Enhanced performance of W-Doped TiNb2O7 anodes via low-temperature spray drying synthesis for high-power lithium-ion batteries

The advancement of lithium-ion battery technology necessitates large-scale production of electrode materials with high energy density, power density, and safety. TiNb2O7 (TNO), a promising anode material with a Wadsley-Roth structure, offers high theoretical capacity (387.6 mAh g- 1), suitable voltage (1.65 V vs Li+/Li), and structural stability. However, the practical application of TNO is hindered by its low electronic conductivity and slow lithium-ion diffusion coefficient, necessitating performance enhancement through strategies such as nanosizing, morphology control, conductive material decoration, and ion doping.

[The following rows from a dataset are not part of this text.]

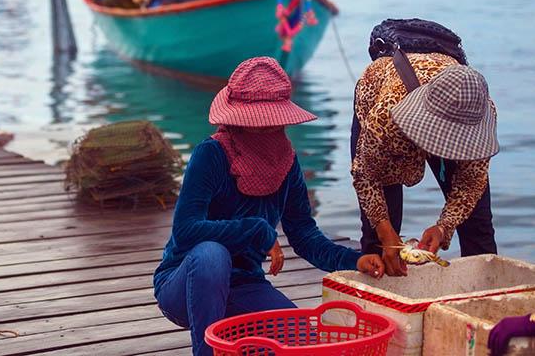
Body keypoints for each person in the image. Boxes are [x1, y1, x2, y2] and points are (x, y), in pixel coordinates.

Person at [154, 57, 384, 356]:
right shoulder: (210, 154)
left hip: (244, 285)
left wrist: (354, 260)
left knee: (305, 343)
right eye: (257, 124)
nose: (265, 130)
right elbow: (186, 231)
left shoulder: (286, 161)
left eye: (272, 123)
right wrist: (257, 230)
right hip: (186, 283)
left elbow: (304, 234)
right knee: (212, 253)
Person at [352, 47, 499, 276]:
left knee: (477, 225)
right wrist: (384, 229)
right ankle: (377, 290)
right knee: (380, 237)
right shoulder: (386, 115)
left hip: (446, 105)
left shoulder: (479, 112)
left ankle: (484, 291)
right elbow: (365, 175)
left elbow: (472, 182)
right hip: (387, 102)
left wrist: (443, 228)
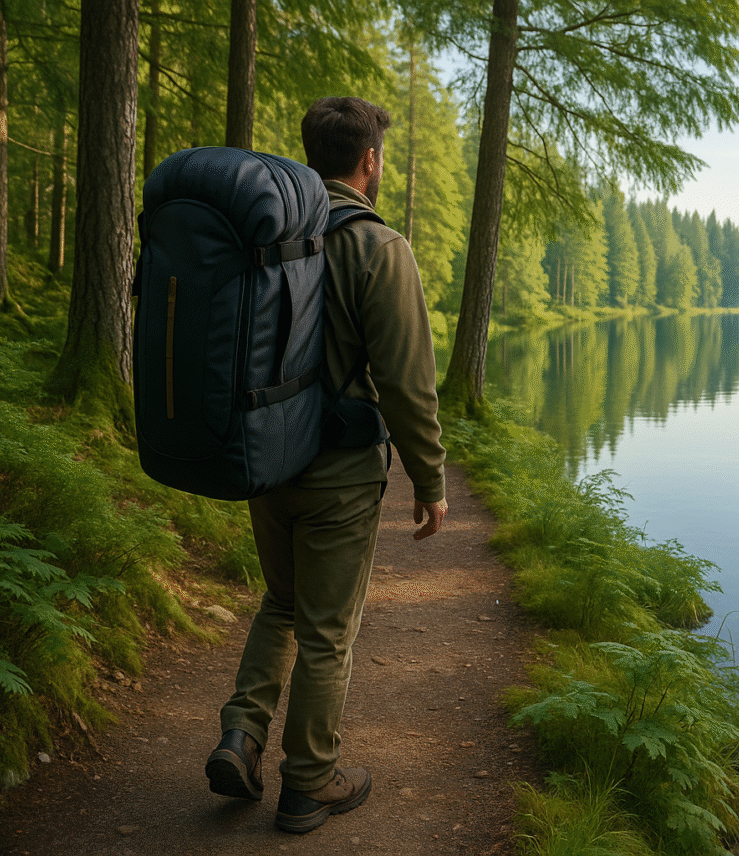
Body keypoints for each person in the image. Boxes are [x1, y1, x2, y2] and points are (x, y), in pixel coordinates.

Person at [204, 96, 448, 835]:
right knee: (327, 630)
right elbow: (407, 383)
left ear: (312, 156)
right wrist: (430, 481)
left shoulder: (272, 236)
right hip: (339, 473)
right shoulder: (378, 247)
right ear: (369, 160)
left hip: (266, 459)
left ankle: (241, 736)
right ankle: (309, 783)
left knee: (282, 602)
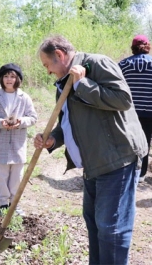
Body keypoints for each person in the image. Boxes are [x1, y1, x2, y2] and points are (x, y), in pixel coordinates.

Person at [34, 35, 148, 265]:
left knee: (112, 229)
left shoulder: (97, 64)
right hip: (93, 163)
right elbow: (67, 121)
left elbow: (123, 99)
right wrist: (52, 140)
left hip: (117, 159)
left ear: (59, 54)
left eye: (47, 65)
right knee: (95, 223)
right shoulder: (64, 82)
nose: (47, 71)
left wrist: (82, 84)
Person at [0, 63, 37, 216]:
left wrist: (21, 122)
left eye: (12, 76)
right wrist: (0, 123)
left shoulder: (24, 97)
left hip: (18, 142)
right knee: (2, 175)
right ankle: (3, 204)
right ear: (1, 79)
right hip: (0, 142)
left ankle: (15, 204)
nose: (9, 79)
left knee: (16, 176)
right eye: (6, 76)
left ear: (18, 79)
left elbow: (33, 117)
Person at [118, 35, 152, 183]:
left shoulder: (122, 65)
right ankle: (142, 173)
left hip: (129, 112)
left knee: (129, 141)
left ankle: (132, 171)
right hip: (150, 111)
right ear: (147, 46)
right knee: (147, 140)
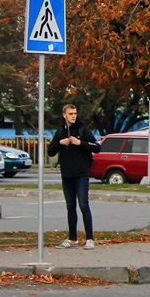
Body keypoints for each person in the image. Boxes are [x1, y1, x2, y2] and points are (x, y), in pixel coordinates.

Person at [47, 103, 101, 249]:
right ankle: (72, 238)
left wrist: (80, 143)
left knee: (83, 204)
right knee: (70, 206)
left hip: (81, 174)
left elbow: (96, 147)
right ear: (64, 115)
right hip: (67, 174)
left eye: (75, 113)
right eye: (70, 114)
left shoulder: (83, 129)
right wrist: (60, 143)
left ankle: (89, 238)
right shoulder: (60, 131)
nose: (73, 116)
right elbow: (51, 151)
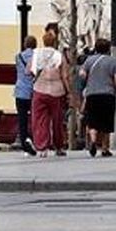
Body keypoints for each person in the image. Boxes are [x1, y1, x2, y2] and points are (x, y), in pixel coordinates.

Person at [30, 25, 72, 156]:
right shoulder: (59, 56)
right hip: (56, 91)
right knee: (57, 121)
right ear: (54, 42)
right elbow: (64, 76)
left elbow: (29, 71)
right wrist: (69, 91)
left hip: (39, 90)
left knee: (40, 120)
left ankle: (42, 148)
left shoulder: (36, 54)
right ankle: (58, 147)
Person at [79, 38, 116, 157]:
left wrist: (87, 82)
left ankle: (93, 141)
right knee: (106, 122)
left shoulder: (89, 60)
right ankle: (105, 148)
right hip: (108, 94)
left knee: (93, 120)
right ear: (108, 49)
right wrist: (115, 89)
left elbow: (82, 74)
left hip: (92, 94)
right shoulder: (113, 61)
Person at [14, 35, 37, 155]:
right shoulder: (37, 57)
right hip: (33, 91)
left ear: (25, 44)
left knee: (22, 118)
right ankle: (35, 140)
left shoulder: (18, 57)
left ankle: (24, 142)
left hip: (20, 90)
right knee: (35, 118)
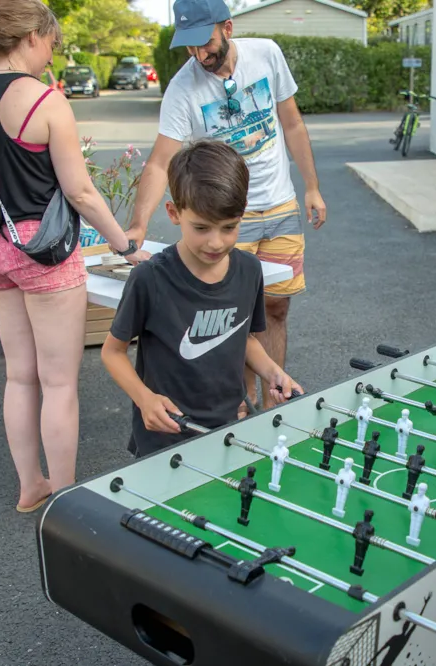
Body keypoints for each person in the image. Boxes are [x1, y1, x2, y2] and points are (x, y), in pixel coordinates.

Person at [0, 0, 146, 513]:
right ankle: (64, 497)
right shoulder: (45, 102)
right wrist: (125, 245)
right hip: (43, 251)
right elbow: (80, 192)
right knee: (59, 381)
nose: (51, 56)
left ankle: (30, 486)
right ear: (32, 36)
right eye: (51, 44)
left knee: (19, 374)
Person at [124, 0, 326, 414]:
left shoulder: (266, 54)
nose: (200, 55)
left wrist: (312, 187)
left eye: (206, 42)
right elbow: (161, 161)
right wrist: (137, 225)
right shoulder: (183, 88)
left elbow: (292, 123)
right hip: (228, 216)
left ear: (228, 28)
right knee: (231, 316)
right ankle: (237, 405)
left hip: (281, 205)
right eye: (190, 47)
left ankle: (272, 404)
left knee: (277, 306)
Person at [100, 140, 302, 458]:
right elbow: (112, 353)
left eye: (229, 227)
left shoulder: (249, 270)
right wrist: (144, 399)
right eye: (201, 227)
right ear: (174, 212)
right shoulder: (149, 279)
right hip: (164, 436)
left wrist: (272, 372)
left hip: (227, 429)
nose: (216, 242)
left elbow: (243, 338)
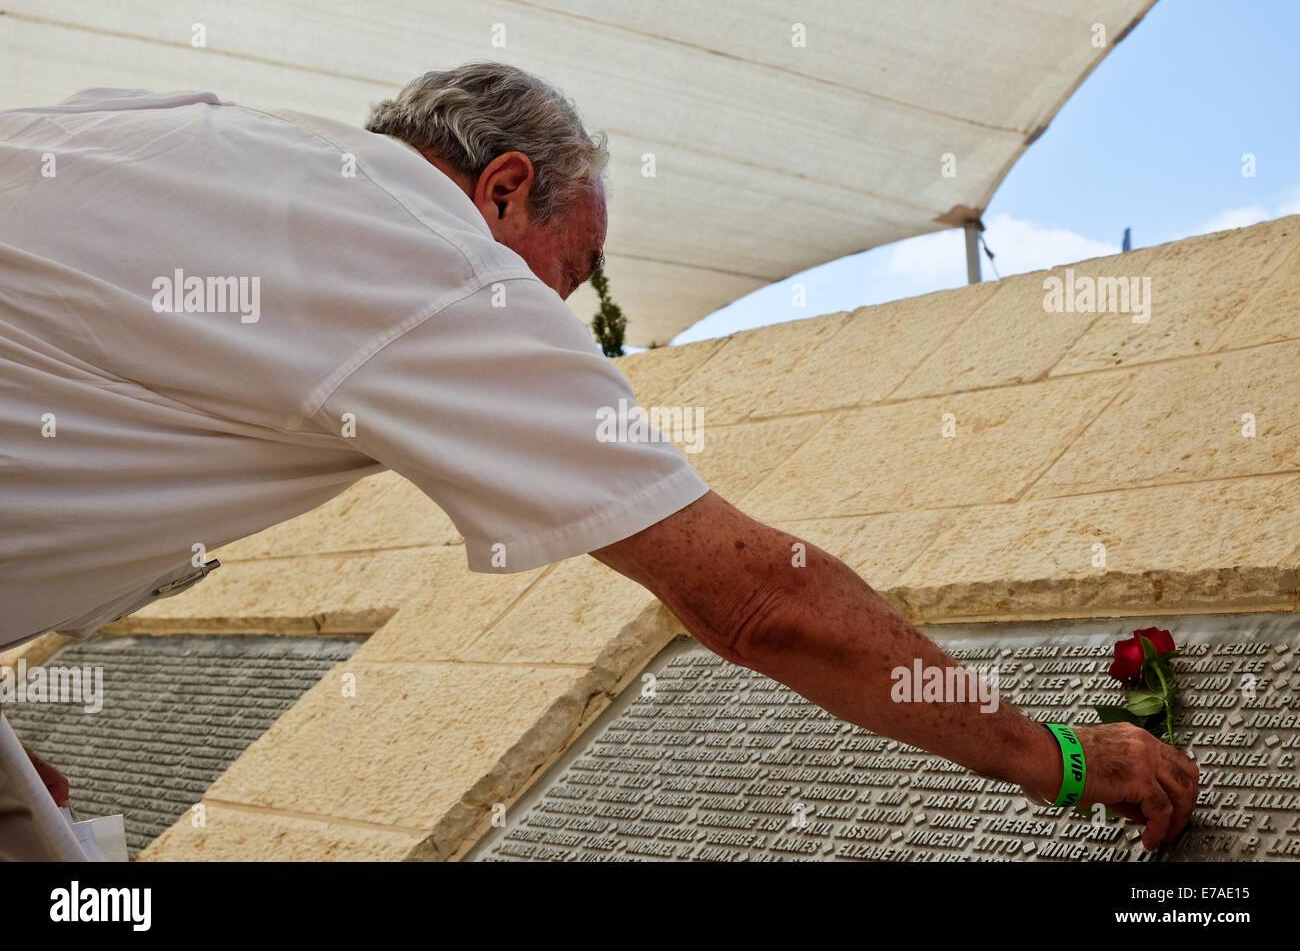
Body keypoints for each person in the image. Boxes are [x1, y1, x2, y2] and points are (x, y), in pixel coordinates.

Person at [0, 62, 1197, 860]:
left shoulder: (159, 122)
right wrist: (1059, 754)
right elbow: (757, 598)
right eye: (571, 277)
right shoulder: (436, 270)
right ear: (505, 189)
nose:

This study presents a novel precursor preparation approach using acidified hydrogen peroxide-assisted spray drying, which significantly lowers the subsequent heat treatment temperature, enabling the successful synthesis of tungsten (W6+)-doped TNO porous spherical nanomaterials at a lower calcination temperature of 750 degrees C. Optimal W6+ doping enhances the material's crystallinity, reduces the charge transfer resistance, accelerates lithium-ion transport, and markedly improves the charge-discharge performance at high rates. The prepared W0.1Ti0.9Nb2O7 material achieves a high specific capacity of 167.7 mAh g- 1 at a 20C rate and maintains a capacity retention of 93.4 % after 250 cycles at a 1C rate. This approach enables scalable production of high-performance TNO anodes.